In the Danube Delta, on the border between Romania and Ukraine, a shrinking community of Russian Old Believers--Orthodox Christians who rejected seventeenth-century religious reforms in Russia--has struggled for survival, withdrawn from the world while simultaneously trying to engage with it. Waves of social change, from internal divisions and migration to external secularization and modernization, have reinforced this community's commitment to the old Orthodox rites and customs, as well as their long-standing conviction that the end times are imminent.
Living in the End Times offers an in-depth ethnographic and historical exploration of the persistence of this community in contemporary Romania. Vlad Naumescu examines their ways of making history, pursuing continuity, and inscribing their historical experience into a narrative of radical hope. The interwoven life stories of the Old Believers challenge broader dichotomies of the secular and the religious, socialist and post-socialist, and continuity and rupture, revealing a community whose obligation to bear the past sanctifies the present and gives scope to the future.
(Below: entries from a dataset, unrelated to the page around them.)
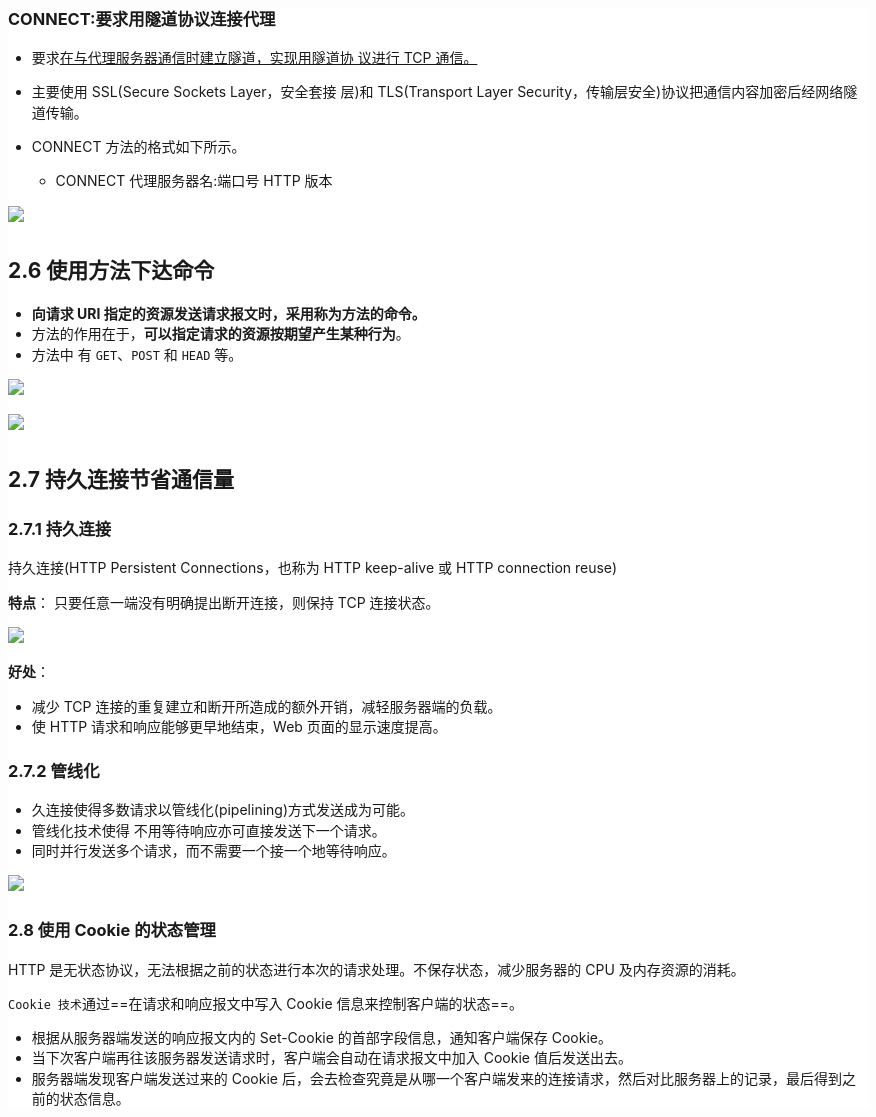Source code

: ### **CONNECT**:要求用隧道协议连接代理

- 要求<u>在与代理服务器通信时建立隧道，实现用隧道协 议进行 TCP 通信。</u>
- 主要使用 SSL(Secure Sockets Layer，安全套接 层)和 TLS(Transport Layer Security，传输层安全)协议把通信内容加密后经网络隧道传输。

- CONNECT 方法的格式如下所示。
  - CONNECT 代理服务器名:端口号 HTTP 版本

![](https://tva1.sinaimg.cn/large/007S8ZIlly1gfong1l3d3j30jc0bi3zk.jpg)

## **2.6** 使用方法下达命令

- **向请求 URI 指定的资源发送请求报文时，采用称为方法的命令。**
- 方法的作用在于，**可以指定请求的资源按期望产生某种行为**。
- 方法中 有 `GET`、`POST` 和 `HEAD` 等。

![](https://tva1.sinaimg.cn/large/007S8ZIlly1gfonh7ww7ij30jq08vwf8.jpg)

![](https://tva1.sinaimg.cn/large/007S8ZIlly1gfonhxn0q6j30jt0fhtah.jpg)

## **2.7** 持久连接节省通信量

### **2.7.1** 持久连接

持久连接(HTTP Persistent Connections，也称为 HTTP keep-alive 或 HTTP connection reuse)

**特点**： 只要任意一端没有明确提出断开连接，则保持 TCP 连接状态。

![](https://tva1.sinaimg.cn/large/007S8ZIlly1gfonjpakaaj30jr0h90ud.jpg)

**好处**：

- 减少 TCP 连接的重复建立和断开所造成的额外开销，减轻服务器端的负载。
- 使 HTTP 请求和响应能够更早地结束，Web 页面的显示速度提高。

### **2.7.2** 管线化

- 久连接使得多数请求以管线化(pipelining)方式发送成为可能。
- 管线化技术使得 不用等待响应亦可直接发送下一个请求。
- 同时并行发送多个请求，而不需要一个接一个地等待响应。

![](https://tva1.sinaimg.cn/large/007S8ZIlly1gfonn8n2qrj30jr09p752.jpg)

### **2.8** 使用 **Cookie** 的状态管理

HTTP 是无状态协议，无法根据之前的状态进行本次的请求处理。不保存状态，减少服务器的 CPU 及内存资源的消耗。

`Cookie 技术`通过==在请求和响应报文中写入 Cookie 信息来控制客户端的状态==。

- 根据从服务器端发送的响应报文内的 Set-Cookie 的首部字段信息，通知客户端保存 Cookie。
- 当下次客户端再往该服务器发送请求时，客户端会自动在请求报文中加入 Cookie 值后发送出去。
- 服务器端发现客户端发送过来的 Cookie 后，会去检查究竟是从哪一个客户端发来的连接请求，然后对比服务器上的记录，最后得到之前的状态信息。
Against the threats of spiritual doubt, ritual failure, and lacking priesthood that have defined centuries of religious crisis, Old Belief has already provided its adherents the means to turn rupture into continuity, loss into creative transformation, and endings into beginnings.
Living in the End Times reveals how the most "orthodox" of Eastern Christians became modern by staying true to their faith, inviting us to reconsider the nature of orthodoxy, historicity and modernity.